Associate Professor David S. Levine presented his forthcoming co-authored article in the Wake Forest Law Review at a November conference hosted by the Organisation for Economic Co-operation and Development.
An Elon Law faculty member whose research focuses in part on legal questions of privacy and confidentiality shared details of his work at a November conference in Mexico City hosted by the Organisation for Economic Co-operation and Development.
"The DTSA at One," a forthcoming article in the Wake Forest Law Review co-authored by Elon Law Associate Professor David S. Levine and Chris Seaman of Washington and Lee University School of Law, examines the way corportations use the controversial Defend Trade Secrets Act to keep hidden many important pieces of information that impact the public every day.
His presentation on Nov. 14, 2017, was part of the larger OECD conference "IP Statistics for Decision Makers." The conference was co-sponsored by the U.S. Patent & Trademark Office, among others.
Levine, an affiliate scholar at the Center for Internet and Society at Stanford Law School, was a 2016-2017 Visiting Research Collaborator at Princeton University's Center for Information Technology Policy.
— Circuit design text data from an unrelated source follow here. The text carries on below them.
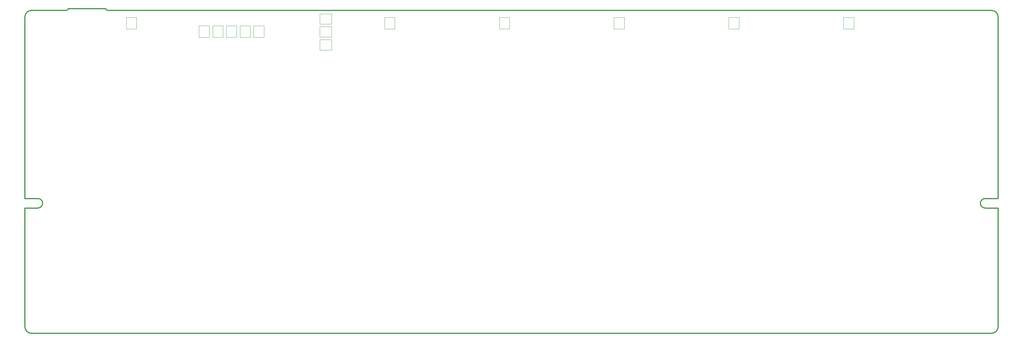
<source format=gm1>
%TF.GenerationSoftware,KiCad,Pcbnew,(5.1.8-0-10_14)*%
%TF.CreationDate,2020-12-29T07:16:28+09:00*%
%TF.ProjectId,Unison,556e6973-6f6e-42e6-9b69-6361645f7063,v01_1*%
%TF.SameCoordinates,Original*%
%TF.FileFunction,Profile,NP*%
%FSLAX46Y46*%
G04 Gerber Fmt 4.6, Leading zero omitted, Abs format (unit mm)*
G04 Created by KiCad (PCBNEW (5.1.8-0-10_14)) date 2020-12-29 07:16:28*
%MOMM*%
%LPD*%
G01*
G04 APERTURE LIST*
%TA.AperFunction,Profile*%
%ADD10C,0.120000*%
%TD*%
%TA.AperFunction,Profile*%
%ADD11C,0.300000*%
%TD*%
G04 APERTURE END LIST*
D10*
%TO.C,L13*%
X221300000Y-18750000D02*
X224300000Y-18750000D01*
X224300000Y-18750000D02*
X224300000Y-22150000D01*
X224300000Y-22150000D02*
X221300000Y-22150000D01*
X221300000Y-22150000D02*
X221300000Y-18750000D01*
%TO.C,L5*%
X82200000Y-21200000D02*
X85200000Y-21200000D01*
X85200000Y-21200000D02*
X85200000Y-24600000D01*
X85200000Y-24600000D02*
X82200000Y-24600000D01*
X82200000Y-24600000D02*
X82200000Y-21200000D01*
D11*
%TO.C,REF\u002A\u002A*%
X298200000Y-111300000D02*
X17200000Y-111300000D01*
X17200000Y-16700000D02*
X27400000Y-16700000D01*
X27900000Y-16200000D02*
X38900000Y-16200000D01*
X296400000Y-71800000D02*
X300200000Y-71800000D01*
X296400000Y-74600000D02*
X300200000Y-74600000D01*
X300200000Y-71800000D02*
X300200000Y-18700000D01*
X300200000Y-74600000D02*
X300200000Y-109300000D01*
X15200000Y-71800000D02*
X15200000Y-18700000D01*
X19000000Y-71800000D02*
X15200000Y-71800000D01*
X15200000Y-74600000D02*
X19000000Y-74600000D01*
X15200000Y-109300000D02*
X15200000Y-74600000D01*
X298200000Y-16700000D02*
X39400000Y-16700000D01*
X38900000Y-16200000D02*
G75*
G03*
X39400000Y-16700000I500000J0D01*
G01*
X27400000Y-16700000D02*
G75*
G03*
X27900000Y-16200000I0J500000D01*
G01*
X19000000Y-74600000D02*
G75*
G03*
X20400000Y-73200000I0J1400000D01*
G01*
X296400000Y-74600000D02*
G75*
G02*
X295000000Y-73200000I0J1400000D01*
G01*
X295000000Y-73200000D02*
G75*
G02*
X296400000Y-71800000I1400000J0D01*
G01*
X20400000Y-73200000D02*
G75*
G03*
X19000000Y-71800000I-1400000J0D01*
G01*
X300200000Y-18700000D02*
G75*
G03*
X298200000Y-16700000I-2000000J0D01*
G01*
X298200000Y-111300000D02*
G75*
G03*
X300200000Y-109300000I0J2000000D01*
G01*
X15200000Y-109300000D02*
G75*
G03*
X17200000Y-111300000I2000000J0D01*
G01*
X17200000Y-16700000D02*
G75*
G03*
X15200000Y-18700000I0J-2000000D01*
G01*
D10*
%TO.C,L1*%
X66200000Y-21200000D02*
X69200000Y-21200000D01*
X69200000Y-21200000D02*
X69200000Y-24600000D01*
X69200000Y-24600000D02*
X66200000Y-24600000D01*
X66200000Y-24600000D02*
X66200000Y-21200000D01*
%TO.C,L2*%
X70200000Y-21200000D02*
X73200000Y-21200000D01*
X73200000Y-21200000D02*
X73200000Y-24600000D01*
X73200000Y-24600000D02*
X70200000Y-24600000D01*
X70200000Y-24600000D02*
X70200000Y-21200000D01*
%TO.C,L3*%
X74200000Y-21200000D02*
X77200000Y-21200000D01*
X77200000Y-21200000D02*
X77200000Y-24600000D01*
X77200000Y-24600000D02*
X74200000Y-24600000D01*
X74200000Y-24600000D02*
X74200000Y-21200000D01*
%TO.C,L4*%
X78200000Y-21200000D02*
X81200000Y-21200000D01*
X81200000Y-21200000D02*
X81200000Y-24600000D01*
X81200000Y-24600000D02*
X78200000Y-24600000D01*
X78200000Y-24600000D02*
X78200000Y-21200000D01*
%TO.C,L6*%
X101600000Y-20700000D02*
X101600000Y-17700000D01*
X101600000Y-17700000D02*
X105000000Y-17700000D01*
X105000000Y-17700000D02*
X105000000Y-20700000D01*
X105000000Y-20700000D02*
X101600000Y-20700000D01*
%TO.C,L7*%
X101600000Y-24500000D02*
X101600000Y-21500000D01*
X101600000Y-21500000D02*
X105000000Y-21500000D01*
X105000000Y-21500000D02*
X105000000Y-24500000D01*
X105000000Y-24500000D02*
X101600000Y-24500000D01*
%TO.C,L8*%
X101600000Y-28300000D02*
X101600000Y-25300000D01*
X101600000Y-25300000D02*
X105000000Y-25300000D01*
X105000000Y-25300000D02*
X105000000Y-28300000D01*
X105000000Y-28300000D02*
X101600000Y-28300000D01*
%TO.C,L9*%
X44900000Y-18750000D02*
X47900000Y-18750000D01*
X47900000Y-18750000D02*
X47900000Y-22150000D01*
X47900000Y-22150000D02*
X44900000Y-22150000D01*
X44900000Y-22150000D02*
X44900000Y-18750000D01*
%TO.C,L10*%
X120500000Y-18750000D02*
X123500000Y-18750000D01*
X123500000Y-18750000D02*
X123500000Y-22150000D01*
X123500000Y-22150000D02*
X120500000Y-22150000D01*
X120500000Y-22150000D02*
X120500000Y-18750000D01*
%TO.C,L11*%
X154100000Y-18750000D02*
X157100000Y-18750000D01*
X157100000Y-18750000D02*
X157100000Y-22150000D01*
X157100000Y-22150000D02*
X154100000Y-22150000D01*
X154100000Y-22150000D02*
X154100000Y-18750000D01*
%TO.C,L12*%
X187700000Y-18750000D02*
X190700000Y-18750000D01*
X190700000Y-18750000D02*
X190700000Y-22150000D01*
X190700000Y-22150000D02*
X187700000Y-22150000D01*
X187700000Y-22150000D02*
X187700000Y-18750000D01*
%TO.C,L14*%
X254900000Y-18750000D02*
X257900000Y-18750000D01*
X257900000Y-18750000D02*
X257900000Y-22150000D01*
X257900000Y-22150000D02*
X254900000Y-22150000D01*
X254900000Y-22150000D02*
X254900000Y-18750000D01*
%TD*%
M02*

</source>
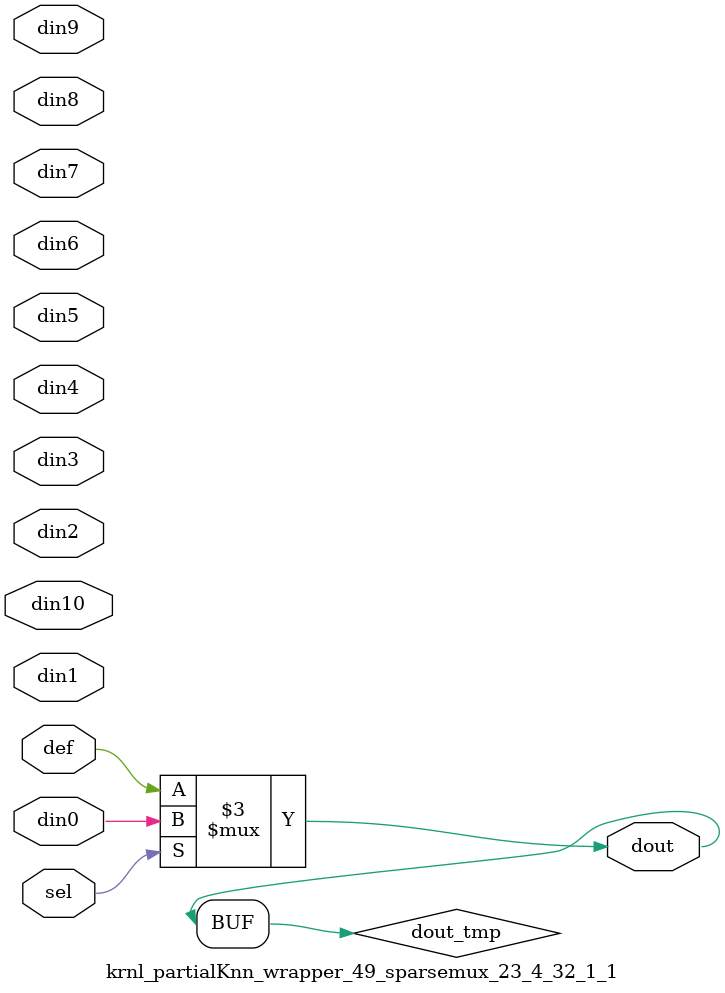
<source format=v>
`timescale 1 ns / 1 ps
module krnl_partialKnn_wrapper_49_sparsemux_23_4_32_1_1 (din0,din1,din2,din3,din4,din5,din6,din7,din8,din9,din10,def,sel,dout);
parameter din0_WIDTH = 1;
parameter din1_WIDTH = 1;
parameter din2_WIDTH = 1;
parameter din3_WIDTH = 1;
parameter din4_WIDTH = 1;
parameter din5_WIDTH = 1;
parameter din6_WIDTH = 1;
parameter din7_WIDTH = 1;
parameter din8_WIDTH = 1;
parameter din9_WIDTH = 1;
parameter din10_WIDTH = 1;
parameter def_WIDTH = 1;
parameter sel_WIDTH = 1;
parameter dout_WIDTH = 1;
parameter [sel_WIDTH-1:0] CASE0 = 1;
parameter [sel_WIDTH-1:0] CASE1 = 1;
parameter [sel_WIDTH-1:0] CASE2 = 1;
parameter [sel_WIDTH-1:0] CASE3 = 1;
parameter [sel_WIDTH-1:0] CASE4 = 1;
parameter [sel_WIDTH-1:0] CASE5 = 1;
parameter [sel_WIDTH-1:0] CASE6 = 1;
parameter [sel_WIDTH-1:0] CASE7 = 1;
parameter [sel_WIDTH-1:0] CASE8 = 1;
parameter [sel_WIDTH-1:0] CASE9 = 1;
parameter [sel_WIDTH-1:0] CASE10 = 1;
parameter ID = 1;
parameter NUM_STAGE = 1;
input [din0_WIDTH-1:0] din0;
input [din1_WIDTH-1:0] din1;
input [din2_WIDTH-1:0] din2;
input [din3_WIDTH-1:0] din3;
input [din4_WIDTH-1:0] din4;
input [din5_WIDTH-1:0] din5;
input [din6_WIDTH-1:0] din6;
input [din7_WIDTH-1:0] din7;
input [din8_WIDTH-1:0] din8;
input [din9_WIDTH-1:0] din9;
input [din10_WIDTH-1:0] din10;
input [def_WIDTH-1:0] def;
input [sel_WIDTH-1:0] sel;
output [dout_WIDTH-1:0] dout;
reg [dout_WIDTH-1:0] dout_tmp;
always @ (*) begin
case (sel)
    
    CASE0 : dout_tmp = din0;
    
    CASE1 : dout_tmp = din1;
    
    CASE2 : dout_tmp = din2;
    
    CASE3 : dout_tmp = din3;
    
    CASE4 : dout_tmp = din4;
    
    CASE5 : dout_tmp = din5;
    
    CASE6 : dout_tmp = din6;
    
    CASE7 : dout_tmp = din7;
    
    CASE8 : dout_tmp = din8;
    
    CASE9 : dout_tmp = din9;
    
    CASE10 : dout_tmp = din10;
    
    default : dout_tmp = def;
endcase
end
assign dout = dout_tmp;
endmodule
</source>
He is also the founder and host of Hearsay Culture on KZSU-FM, an information policy, intellectual property law and technology talk show named as a top five podcast in the ABA's Blawg 100 of 2008.
His scholarship focuses on the operation of intellectual property law at the intersection of technology and public life, specifically information flows in the lawmaking and regulatory process and intellectual property law's impact on public and private secrecy, transparency and accountability.